:: Questions ::
A) Answer these questions from the IndyMac article, one per line:
(i) Who is quoted in the article's statement on truthful disclosure, and what position does that person hold?
(ii) In what month and year did the Federal Deposit Insurance Corporation take over IndyMac?
(iii) How large was the stock sale whose offering materials are named in the complaint?
B) Swap "investors" for "shareholders" in the passage of the IndyMac article starting with "The complaint alleges" and going on through "and misleading disclosures.", and write out that passage with the change.

February 11, 2011
The Securities and Exchange Commission charged three former senior-level executives of IndyMac Bancorp with securities fraud on Friday.
The complaint alleges that former CEO Michael Perry and former CFOs A. Scott Keys and S. Blair Abernathy mislead investors about the now-defunct mortgage lender’s deteriorating financial condition.
The SEC alleges that despite knowledge of the bank’s financial instability, the executives participated in the filing of false and misleading disclosures.
“Truthful and accurate disclosure to investors is particularly critical during a time of crisis, and the federal securities laws do not become optional when the news is negative,” Lorin Reisner, deputy director of the SEC’s Division of Enforcement, said in a statement.
IndyMac was taken over by the Federal Deposit Insurance Corporation in July 2008 and later filed for bankruptcy. At the time of its collapse, IndyMac had roughly $19 billion in deposits and $32 billion in assets, making it one of the largest bank failures in U.S. history.
Filed in U.S. District Court in California, the complaint specifically alleges that Perry and Keys were aware that the bank was on shaky financial ground, yet failed to make that public in the bank’s 2007 annual report or in offering materials for a $100 million stock sale.

:: Dataset extract ::
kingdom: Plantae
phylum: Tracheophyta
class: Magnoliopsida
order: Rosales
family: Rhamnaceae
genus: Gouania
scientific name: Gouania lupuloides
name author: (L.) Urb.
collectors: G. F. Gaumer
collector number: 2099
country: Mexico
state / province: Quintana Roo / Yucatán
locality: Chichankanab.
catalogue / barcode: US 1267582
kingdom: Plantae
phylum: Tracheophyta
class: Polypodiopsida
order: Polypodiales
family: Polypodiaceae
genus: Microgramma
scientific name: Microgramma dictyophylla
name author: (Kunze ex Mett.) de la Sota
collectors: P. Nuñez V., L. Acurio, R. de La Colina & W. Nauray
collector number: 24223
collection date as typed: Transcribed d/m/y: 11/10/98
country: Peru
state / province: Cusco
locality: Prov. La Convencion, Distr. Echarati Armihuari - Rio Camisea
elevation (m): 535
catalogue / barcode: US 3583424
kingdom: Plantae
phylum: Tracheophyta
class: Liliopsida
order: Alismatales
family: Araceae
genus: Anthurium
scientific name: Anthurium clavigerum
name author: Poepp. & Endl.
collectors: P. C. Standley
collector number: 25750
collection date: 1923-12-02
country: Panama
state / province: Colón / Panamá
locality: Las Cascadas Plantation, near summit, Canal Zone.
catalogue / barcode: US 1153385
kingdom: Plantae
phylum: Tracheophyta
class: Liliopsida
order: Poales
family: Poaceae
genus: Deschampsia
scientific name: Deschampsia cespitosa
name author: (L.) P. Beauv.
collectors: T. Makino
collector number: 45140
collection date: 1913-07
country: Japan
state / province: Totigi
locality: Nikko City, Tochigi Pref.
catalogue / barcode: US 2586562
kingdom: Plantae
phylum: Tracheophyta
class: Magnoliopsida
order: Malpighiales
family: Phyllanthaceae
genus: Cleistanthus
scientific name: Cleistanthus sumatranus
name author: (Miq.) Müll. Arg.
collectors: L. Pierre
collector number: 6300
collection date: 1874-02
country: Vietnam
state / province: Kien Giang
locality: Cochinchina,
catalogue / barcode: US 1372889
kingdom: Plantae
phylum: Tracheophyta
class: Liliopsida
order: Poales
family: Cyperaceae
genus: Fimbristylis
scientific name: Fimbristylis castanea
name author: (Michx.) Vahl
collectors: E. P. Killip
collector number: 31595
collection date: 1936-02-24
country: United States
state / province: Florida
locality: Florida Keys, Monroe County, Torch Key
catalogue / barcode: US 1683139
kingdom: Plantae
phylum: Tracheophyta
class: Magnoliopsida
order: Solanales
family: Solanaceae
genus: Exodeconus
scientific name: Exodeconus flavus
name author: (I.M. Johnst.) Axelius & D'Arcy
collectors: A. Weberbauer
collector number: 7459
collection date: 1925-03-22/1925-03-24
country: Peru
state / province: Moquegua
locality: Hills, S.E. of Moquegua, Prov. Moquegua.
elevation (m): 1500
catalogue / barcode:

:: Answer section ::
A)
(i) Lorin Reisner, deputy director of the SEC's Division of Enforcement
(ii) July 2008
(iii) $100 million

B)
The complaint alleges that former CEO Michael Perry and former CFOs A. Scott Keys and S. Blair Abernathy mislead shareholders about the now-defunct mortgage lender’s deteriorating financial condition.
The SEC alleges that despite knowledge of the bank’s financial instability, the executives participated in the filing of false and misleading disclosures.